SAWT BEIRUT INTERNATIONAL

| 20 April 2024, Saturday |

Biden, South Korea’s Moon express willingness to engage North Korea

U.S. President Joe Biden and South Korean President Moon Jae-in issued a new urgency on Friday to try to engage North Korea’s nuclear arms dialog with Biden saying that under the right conditions, it would meet with its leader Kim Jong Un.

Biden and Moon said their aim was the full denuclearization of the Korean Peninsula, Biden stressing that he was “under no illusion” of North Korea’s difficulty in renouncing its nuclear arsenals following failure of its predecessors.

“We both are deeply concerned about the situation,” Biden said at a joint news conference, adding that he and Moon shared a willingness to engage diplomatically with the North and “to take pragmatic steps to reduce tensions.”

North Korea has rebuffed U.S. entreaties for diplomacy since Biden took over from Donald Trump, who had three summits with Kim and famously exchanged “beautiful letters” with the third-generation leader.

Kim refused to give up his nuclear weapons but did impose a freeze on testing them. He has not tested a nuclear bomb nor launched an inter-continental ballistic missile since 2017, although experts believe his arsenal has steadily grown.

Biden said he would be willing to meet Kim under the right conditions – if he agreed to discuss his nuclear program and that his advisers first met with their North Korean counterparts to lay the groundwork.

“I would not do what had been done in the recent past; I would not give him all he’s looking for – international recognition as legitimate and allow him to move in the direction of appearing to be more … serious about what he wasn’t at all serious about.”

Biden’s comments appeared to reflect a shift in his thinking given that the White House said in March it was not his intention to meet with Kim.

SPECIAL ENVOY

Biden appointed veteran State Department official Sung Kim as special U.S. envoy for North Korea.

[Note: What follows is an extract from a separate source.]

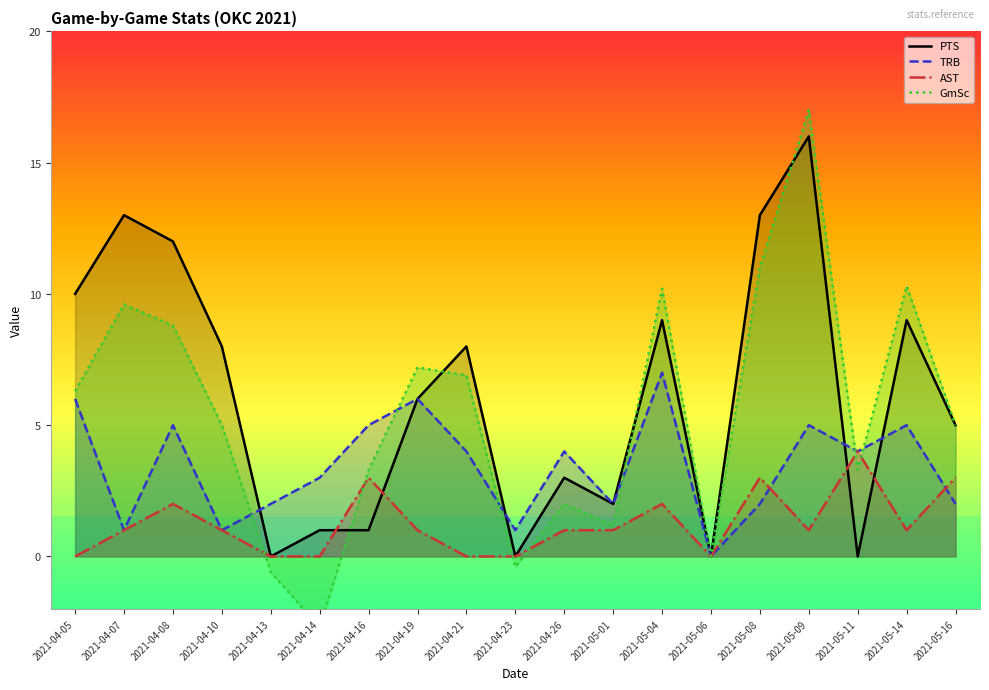

What is the spread (max minus min) of values at 2021-05-08?

11.0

South Korea had been pushing for the appointment of an envoy, and Moon, for whom engagement with North Korea is a legacy issue before he leaves office next year, said Sung Kim would help explore whether North Korea is willing to engage diplomatically. He said he expected a positive response.

Sung Kim is a Korean-American diplomat who served as special envoy for North Korea under President Barack Obama and helped set up Trump’s summits with Kim Jong Un.

Jenny Town of 38 North, a Washington-based North Korea project, said Sung Kim’s appointment was positive after the administration had signaled it was in no hurry to fill the post.